For a French SARL (limited liability company) incorporated after the law of 2 August 2005, amendments to the articles of association must be decided by at least a two-thirds majority of the shares held by the partners present or represented. A clause in the articles of association setting a lower threshold (as in this case with a majority of more than 50%) is unlawful and renders decisions taken on this basis null and void.
Court of Cassation, Commercial, Financial and Economic Chamber, 5 November 2025, Nos. 23-10.763 and 23-12.302
The facts: a capital increase adopted by 60% of the votes
Iviflo, a limited liability company created in 2007 by two partners, Mr [A] (60% of the shares) and Mr [B] (40%), decided at an extraordinary general meeting on 24 June 2020 to increase its share capital.
The resolution was adopted by a 60% majority, in accordance with Article 8 of the articles of association, which allowed any change in capital ‘by decision of the partners representing at least half of the shares’.
Mr [B], a minority shareholder who opposed the decision, sued the company and Mr [A] to have the resolution and subsequent acts annulled on the grounds that this clause in the articles of association was contrary to Article L. 223-30 of the Commercial Code.
The Paris Court of Appeal ruled in his favour, annulling the resolutions and ordering the amendment of the articles of association and entries in the commercial register.
The directors and the company then lodged two joint appeals before the Court of Cassation.
The question: can the articles of association provide for a majority lower than two-thirds?
The appellants invoked Article L. 223-30 of the Commercial Code, as interpreted after the law of 2 August 2005 in favour of SMEs.
According to them, for companies incorporated after this law, the articles of association could freely set the majority for amendments to the articles of association, including a majority lower than two-thirds.
Only unanimity was expressly prohibited by the text, according to the appeal.
They therefore argued that their statutory clause, setting the majority at 50%, was perfectly lawful.
The solution: a two-thirds majority is a mandatory threshold
The Court of Cassation dismissed the appeals and upheld the position of the trial judges:
“It follows from Article L. 223-30 of the Commercial Code, in its applicable wording, that, for limited liability companies formed after the publication of Law No. 2005-882 of 2 August 2005 in favour of small and medium-sized enterprises, amendments to the articles of association other than a change of nationality are decided by a two-thirds majority of the shares held, with the articles of association being able to provide for a higher majority without requiring unanimity among the members.”
In other words, the Act of 2 August 2005 certainly introduced procedural flexibility (reduced quorum, majority of those present or represented), but it also set a legal minimum of two-thirds, below which no clause in the articles of association may derogate.
The statutory clause of Iviflo, providing for a majority of 50%, is therefore unlawful, and the resolution adopted on this basis is null and void.
Immediate application of the 2019 law on nullity
The directors also argued that the penalty of nullity for corporate decisions taken under the law of 19 July 2019 (No. 2019-744) could not apply to a company created before that date.
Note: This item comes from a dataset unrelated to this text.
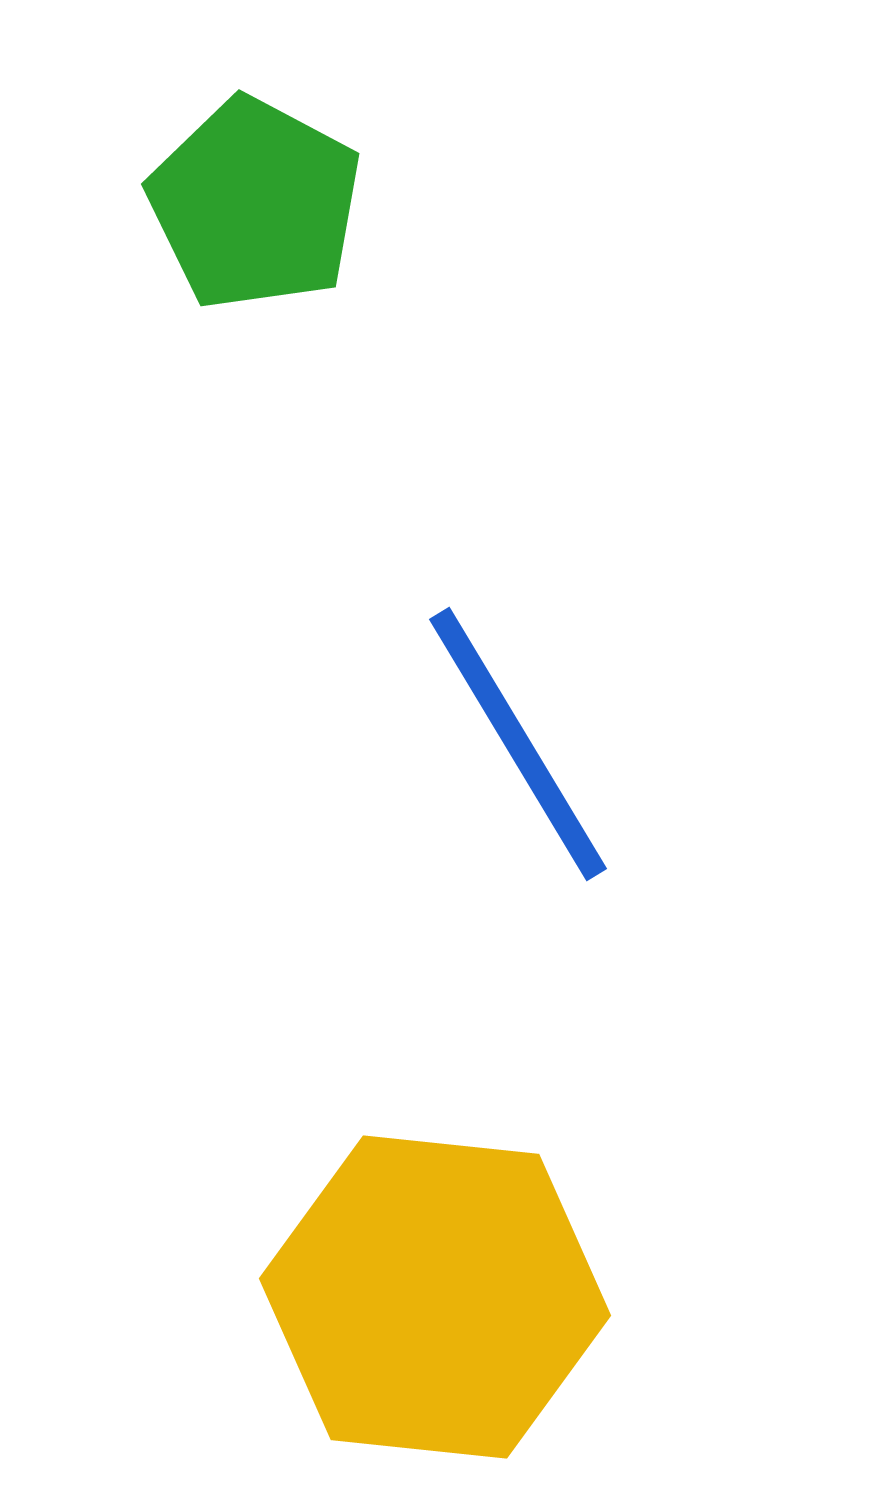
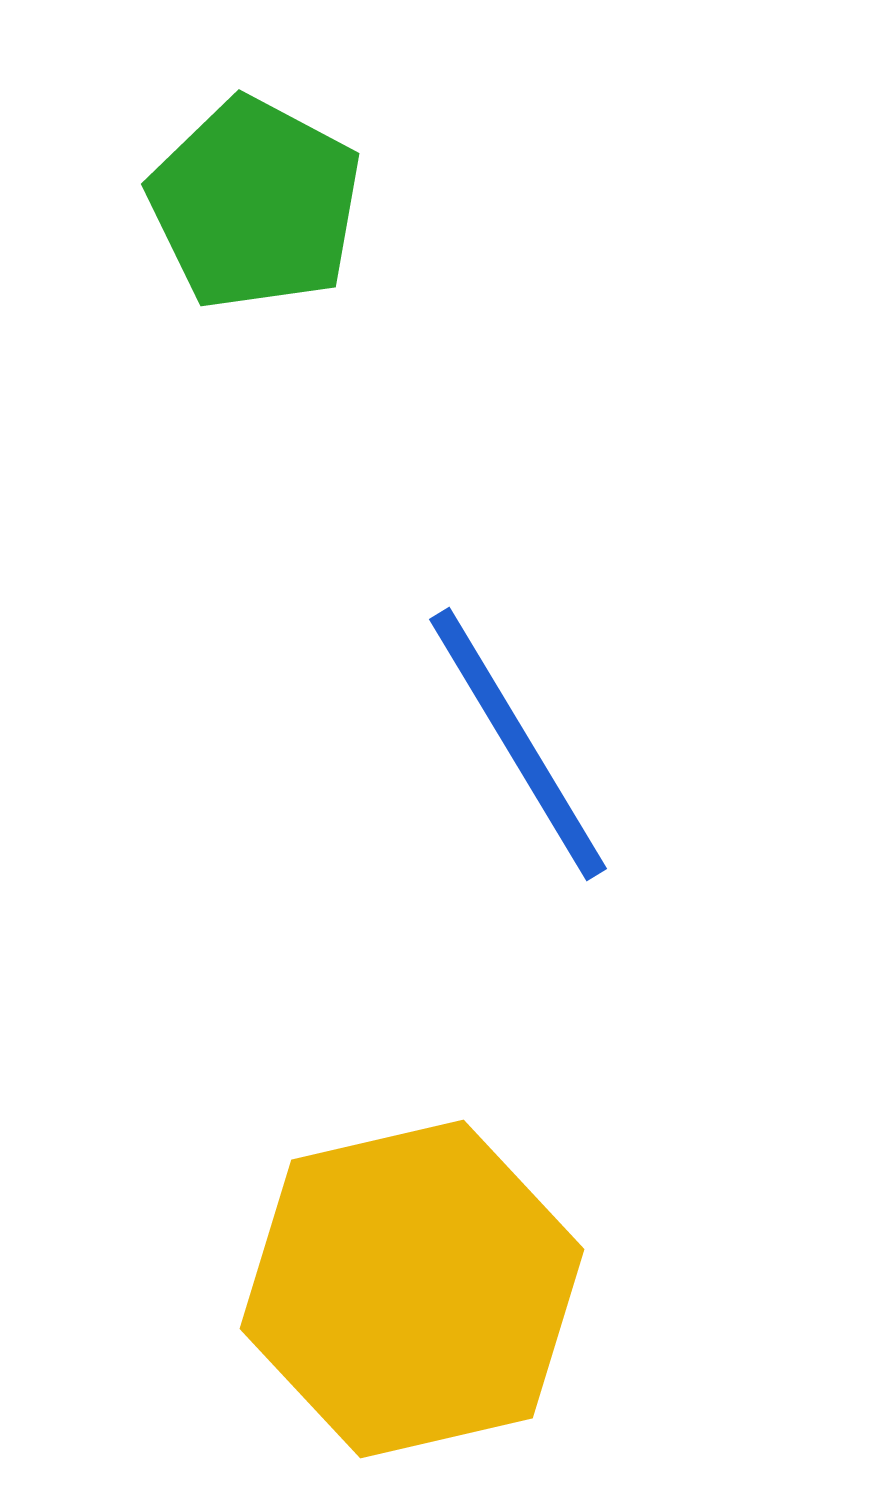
yellow hexagon: moved 23 px left, 8 px up; rotated 19 degrees counterclockwise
The Court rejected this argument:
“The purpose and effect of the last paragraph of Article L. 223-30 of the Commercial Code, resulting from the law of 19 July 2019, is to govern the legal effects of the articles of association. It therefore applies to all corporate decisions taken from the date of its entry into force, regardless of the date of incorporation of the company. ”
In other words, it does not matter whether the company was created before 2019: once a decision has been voted on after that date, the nullity provided for in the text may be invoked.
A company, and more specifically a limited liability company (SARL), is not limited to the will of its partners, but is also subject to economic public policy, which must be respected.
Its articles of association cannot override the mandatory operating rules laid down by the Commercial Code.
Three major lessons can therefore be drawn from this decision:
- Limited liability companies (SARLs) incorporated after 2005 must comply with a two-thirds majority threshold for any amendment to the articles of association (increase or reduction in capital, change of purpose, etc.);
- If the articles of association contravene these mandatory rules with more permissive clauses (e.g. 50% or 60% majority), these clauses will be deemed unwritten;
- Decisions taken on the basis of clauses that contravene the mandatory rules may be annulled at the request of any interested party, including a minority shareholder.
For limited liability companies, it is therefore essential to ensure that the majority requirements for meetings to amend the articles of association are compliant in order to avoid the risk of nullity. Any clause with a majority lower than two-thirds will create a significant risk for the governance of the company at extraordinary general meetings.